Emapalumab Approved for MAS in Still’s Save

On June 27th, 2025, the FDA approved emapalumab for macrophage activation syndrome (MAS) in known or suspected Still’s disease (including both adult-onset Still’s disease (AOSD) and systemic juvenile idiopathic arthritis (sJIA)) with inadequate response or intolerance to glucocorticoids.
This landmark approval provides a much-needed medication for MAS, a highly fatal complication seen in about 30% of Still’s disease patients. MAS mortality rates range from 8% to 22% in sJIA and up to 40% in AOSD. Rapid recognition and intervention are critical—but until recently, treatment options were limited.
Traditionally, MAS is managed with high-dose corticosteroids, cyclosporine, and IL-1 blockade (like anakinra). While often effective, these treatments can fall short in fulminant or refractory cases. Enter emapalumab, previously approved for primary HLH, a monoclonal antibody against interferon-gamma (INFγ), a key driver of the MAS hyperinflammatory cascade.
The approval is based on pooled data from two prior studies (EMERALD and NI-0501-06, N=39), showing a 54% complete response rate at 8 weeks for MAS. Patients received 6 mg/kg emapalumab loading dose followed by 3 mg/kg every 3 days for the first 2 weeks then 3 mg/kg twice a week subsequently for 4 weeks or longer.
Emapalumab exhibits target-mediated drug disposition, meaning its pharmacokinetics are significantly influenced by the availability of its target—IFNγ. In MAS, where IFNγ levels are markedly elevated, the drug is rapidly consumed, leading to a shorter and more variable half-life, ranging from 2.5 to 19 days.

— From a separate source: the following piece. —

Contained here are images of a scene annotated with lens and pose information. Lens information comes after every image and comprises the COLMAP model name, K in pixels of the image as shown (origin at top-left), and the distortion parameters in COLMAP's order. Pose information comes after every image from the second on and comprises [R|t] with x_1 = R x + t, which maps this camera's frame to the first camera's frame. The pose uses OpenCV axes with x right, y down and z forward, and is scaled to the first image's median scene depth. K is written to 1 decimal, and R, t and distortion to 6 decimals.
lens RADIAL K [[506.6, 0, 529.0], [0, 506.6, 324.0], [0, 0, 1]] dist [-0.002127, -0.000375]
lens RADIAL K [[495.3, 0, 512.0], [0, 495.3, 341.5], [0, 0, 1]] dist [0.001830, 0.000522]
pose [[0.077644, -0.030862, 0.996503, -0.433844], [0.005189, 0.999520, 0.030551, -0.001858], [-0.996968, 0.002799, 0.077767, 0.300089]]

As a result, higher or more frequent dosing may be warranted in MAS to achieve and maintain therapeutic levels, especially during the acute phase of disease. All patients received acyclovir prophylaxis and monitoring for EBV, CMV and adenovirus is recommended if clinically indicated. Use of emapalumab resulted in rapid decreases in ferritin and CXCL9—the latter a validated surrogate for IFNγ activity.

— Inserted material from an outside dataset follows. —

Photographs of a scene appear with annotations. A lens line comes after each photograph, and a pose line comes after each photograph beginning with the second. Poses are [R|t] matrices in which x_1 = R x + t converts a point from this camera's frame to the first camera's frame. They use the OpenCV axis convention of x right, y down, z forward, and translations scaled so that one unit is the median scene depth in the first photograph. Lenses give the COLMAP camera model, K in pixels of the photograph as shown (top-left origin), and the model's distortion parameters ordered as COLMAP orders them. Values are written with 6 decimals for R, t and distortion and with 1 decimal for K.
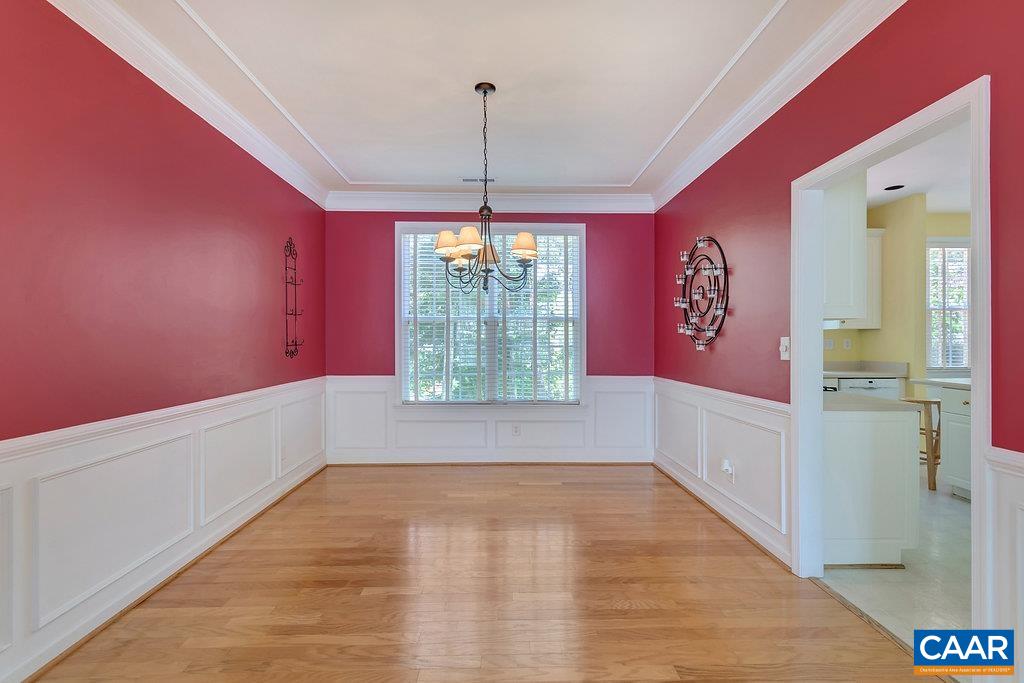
lens RADIAL K [[472.5, 0, 504.7], [0, 472.5, 343.5], [0, 0, 1]] dist [0.005715, 0.000151]
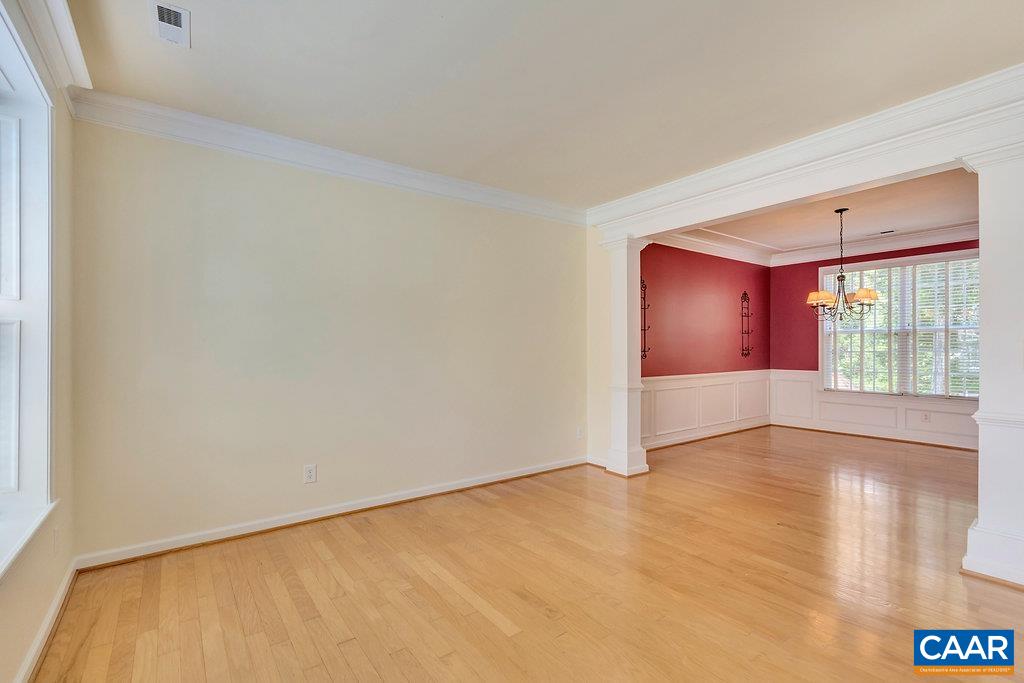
lens RADIAL K [[472.5, 0, 509.0], [0, 472.5, 346.5], [0, 0, 1]] dist [0.005715, 0.000151]
pose [[0.577486, -0.003052, -0.816395, 0.432354], [-0.002454, 0.999982, -0.005475, 0.001554], [0.816397, 0.005165, 0.577468, -0.674500]]
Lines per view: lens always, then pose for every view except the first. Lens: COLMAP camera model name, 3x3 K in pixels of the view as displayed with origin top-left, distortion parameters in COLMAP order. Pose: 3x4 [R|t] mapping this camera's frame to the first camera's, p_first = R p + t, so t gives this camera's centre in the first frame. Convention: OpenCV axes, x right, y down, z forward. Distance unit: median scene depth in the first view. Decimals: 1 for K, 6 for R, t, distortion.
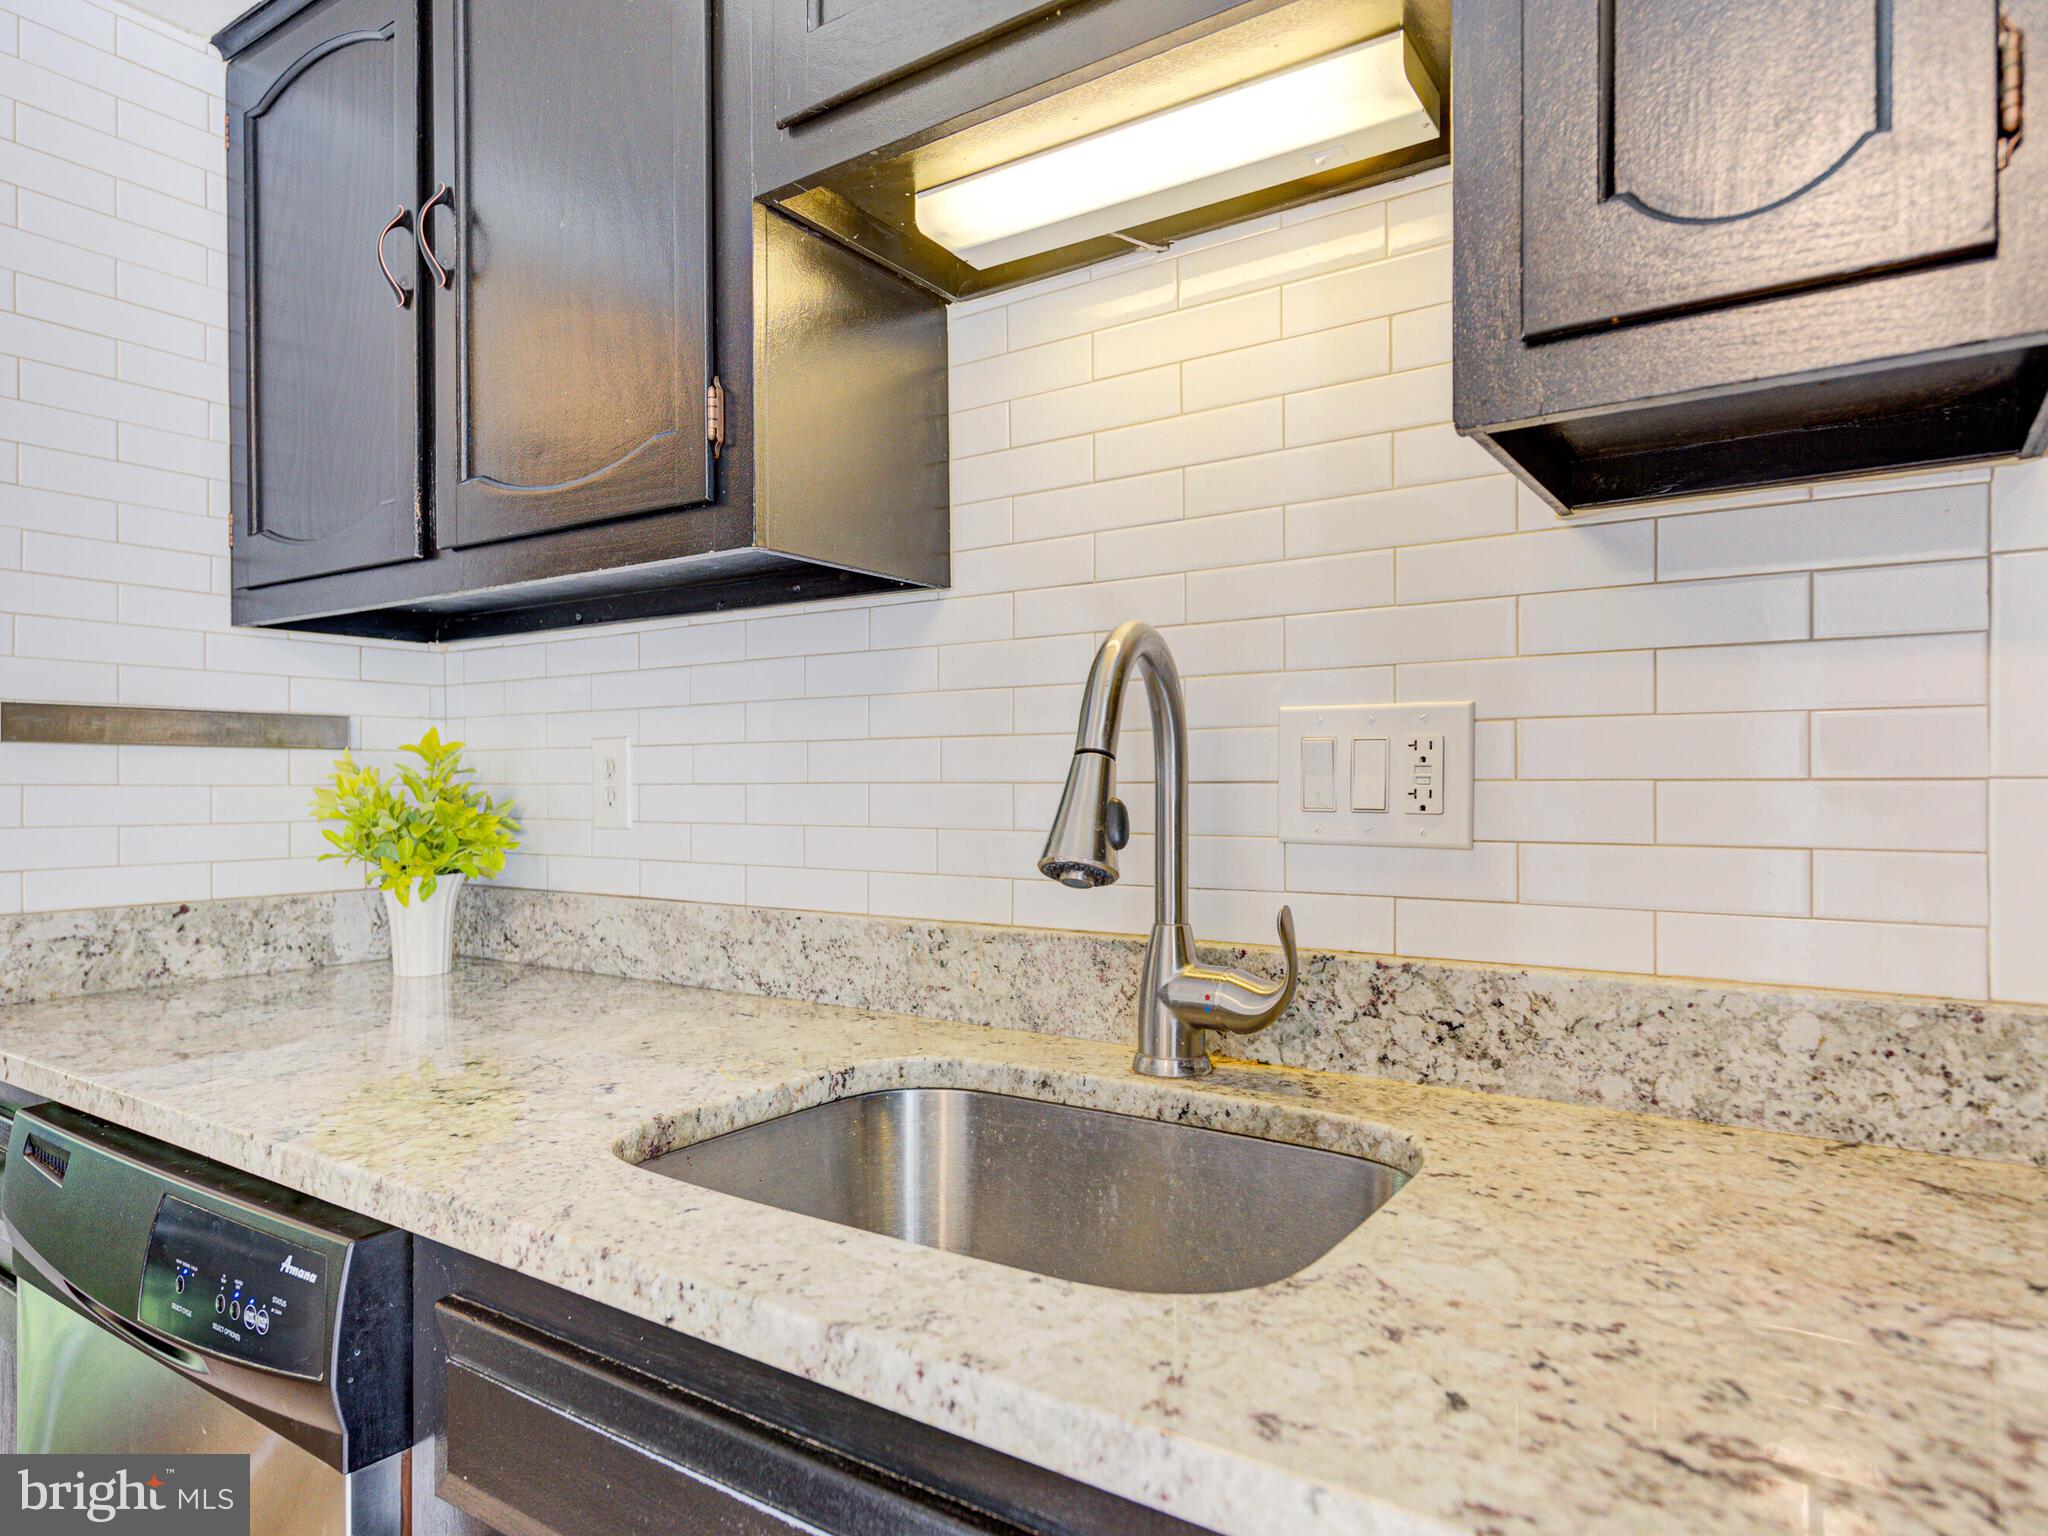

The ability to monitor treatment response using CXCL9 levels offers a modern, biomarker-guided approach to MAS management. Interestingly, an amendment to the study allowed concomitant use of another biologic, anakinra with emapalumab to prevent flares of underlying Still’s disease.
This approval represents more than another biologic on the shelf—it reflects a shift toward precision immunology with targeted INFγ blockade. Further studies hopefully will elucidate the ideal timing and integration strategy emapalumab in MAS in real-world practice. It remains unclear how many doses of emapalumab are needed for each MAS patient, as optimal duration likely varies based on disease severity and response. In smaller centers where CXCL9 testing is unavailable or results are delayed, clinicians may need to rely on clinical improvements, such as fever curve, ferritin trends, and overall inflammatory status to guide ongoing treatment decisions.
But for patients standing on the precipice of cytokine storm, this approval may be lifesaving.
References:
- FDA approves Gamifant® (emapalumab-lzsg) as first-ever treatment for adults and children with Macrophage Activation Syndrome in Still's disease | Sobi
- Microsoft Word - BLA 761107s018 Approval
- De Benedetti F, Brogan P, Bracaglia C, et al. Emapalumab in children with macrophage activation syndrome. N Engl J Med. 2020;383(5):5–16.
- Grom A, Ullman U, Mahmood A, Blomkvist J, Jamieson B, De Benedetti F. Efficacy and safety of emapalumab in children and adults with macrophage activation syndrome (MAS) in Still’s disease: results from a phase 3 study and a pooled analysis of two prospective trials. ACR Convergence 2024. Abstract No: L19.